■ Information:

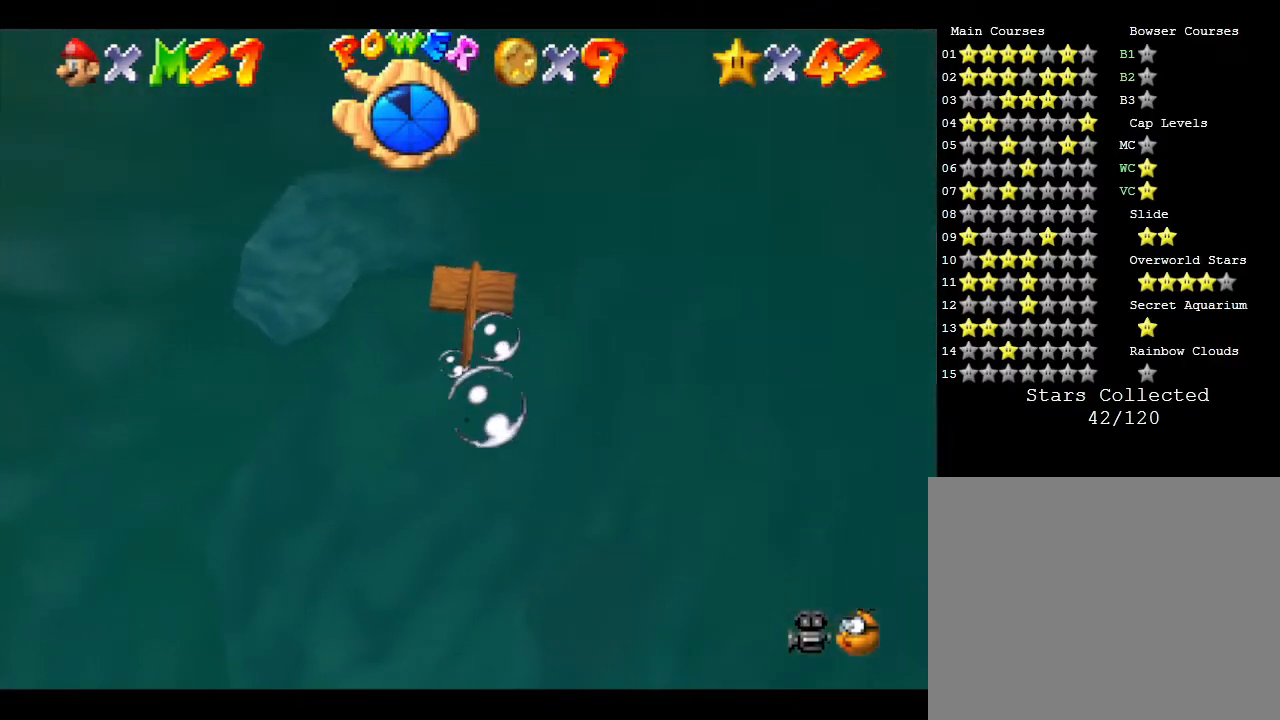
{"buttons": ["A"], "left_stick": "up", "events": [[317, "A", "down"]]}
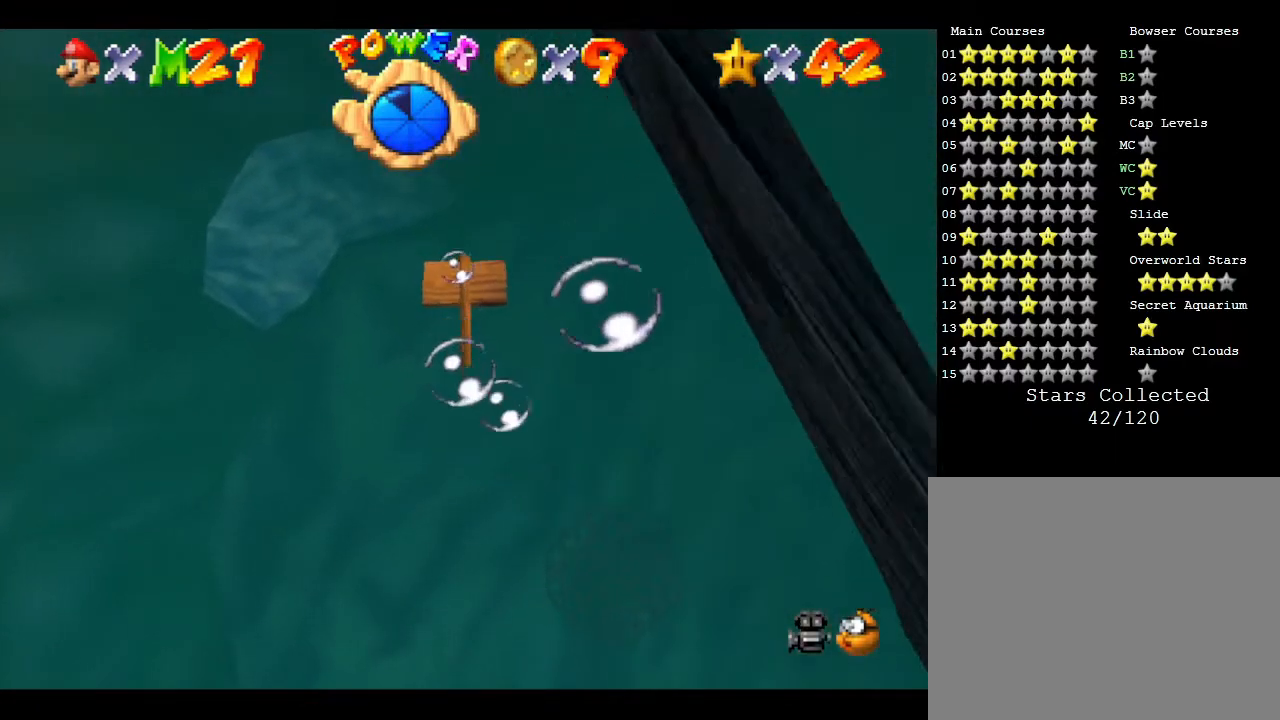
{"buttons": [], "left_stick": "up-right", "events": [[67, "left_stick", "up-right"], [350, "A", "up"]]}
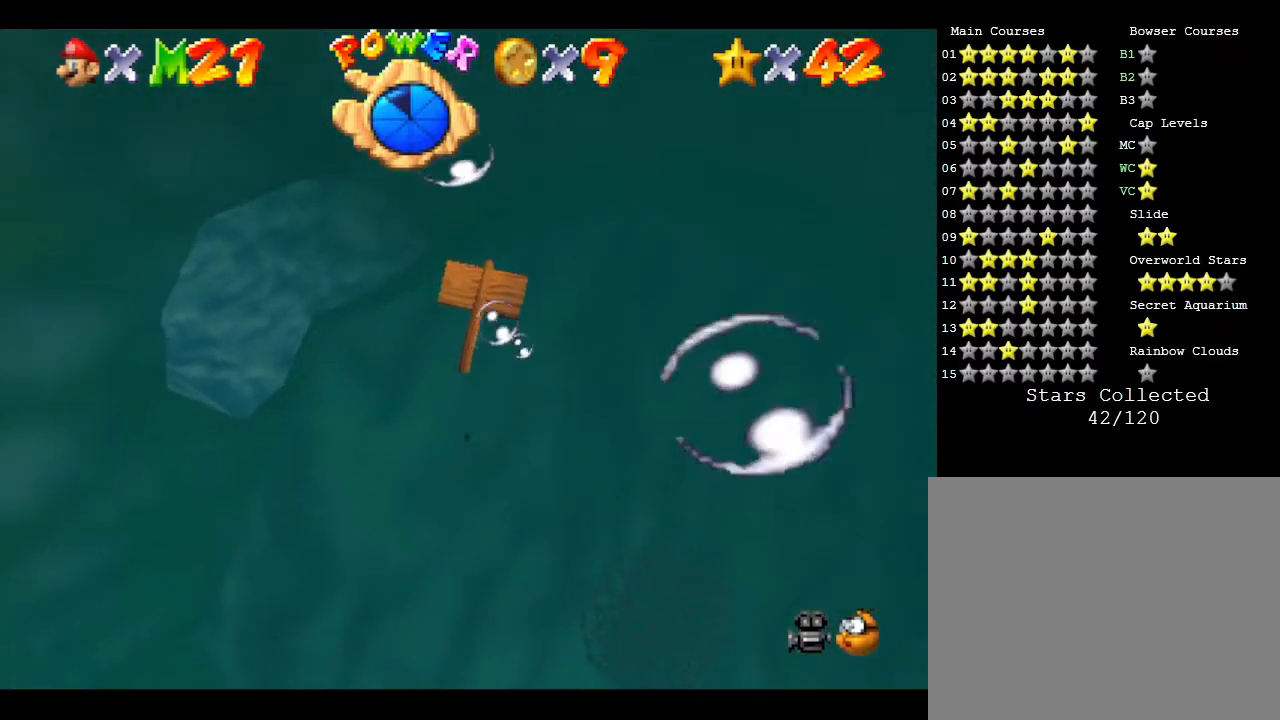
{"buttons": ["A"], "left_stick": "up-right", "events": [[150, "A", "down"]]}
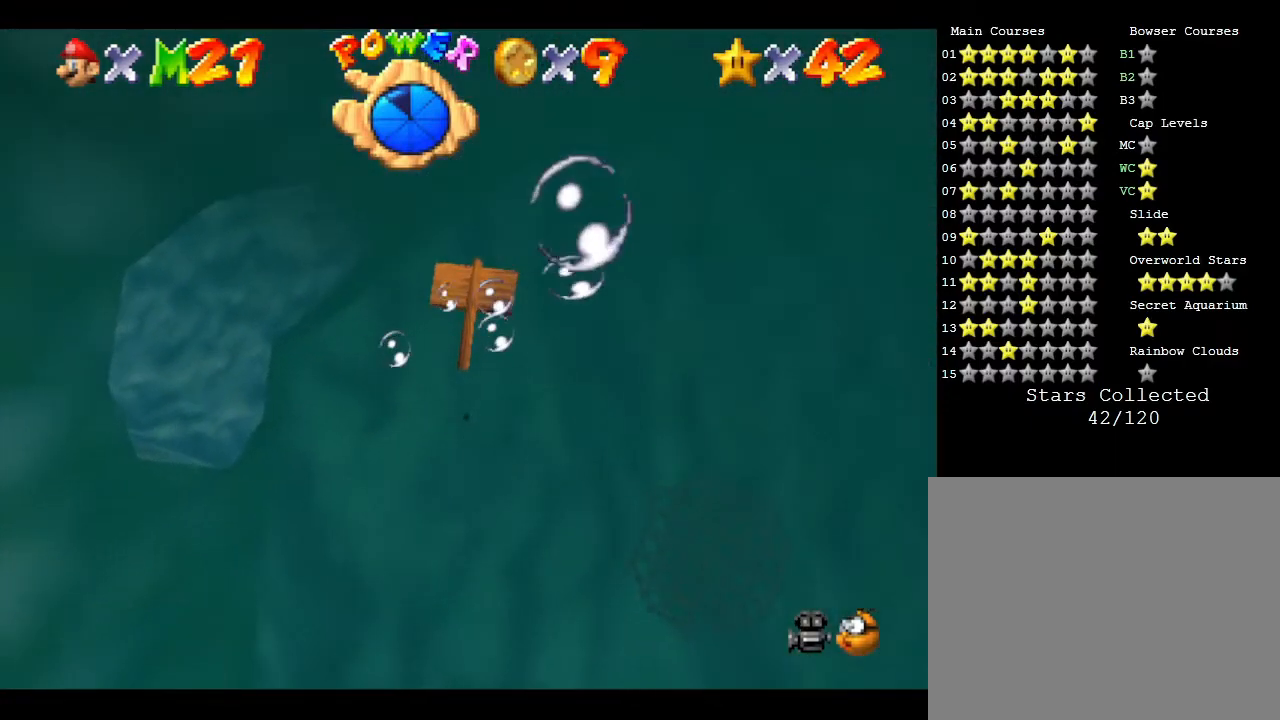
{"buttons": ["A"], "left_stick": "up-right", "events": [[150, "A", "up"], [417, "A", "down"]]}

---

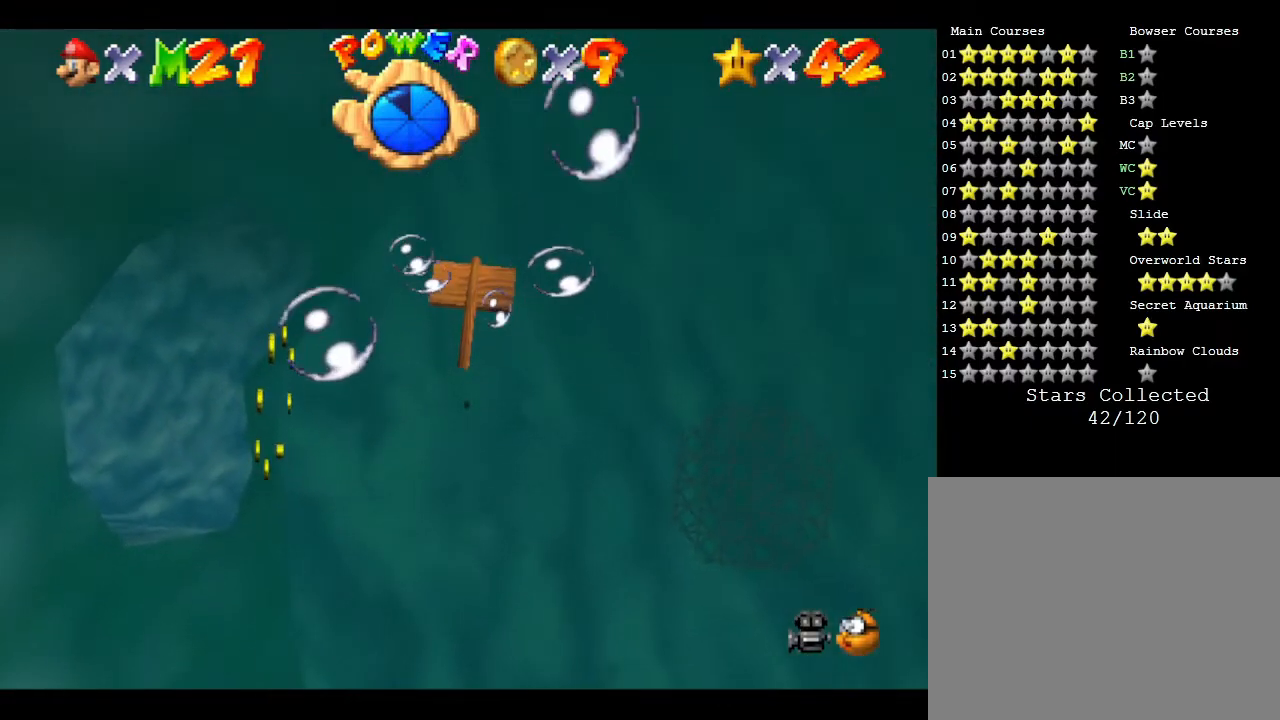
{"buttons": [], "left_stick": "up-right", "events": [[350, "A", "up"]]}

■ What needs to be done:
Which lines of the data contain the string "right"? Copy each of them.

■ Solution:
{"buttons": [], "left_stick": "up-right", "events": [[67, "left_stick", "up-right"], [350, "A", "up"]]}
{"buttons": ["A"], "left_stick": "up-right", "events": [[150, "A", "down"]]}
{"buttons": ["A"], "left_stick": "up-right", "events": [[150, "A", "up"], [417, "A", "down"]]}
{"buttons": [], "left_stick": "up-right", "events": [[350, "A", "up"]]}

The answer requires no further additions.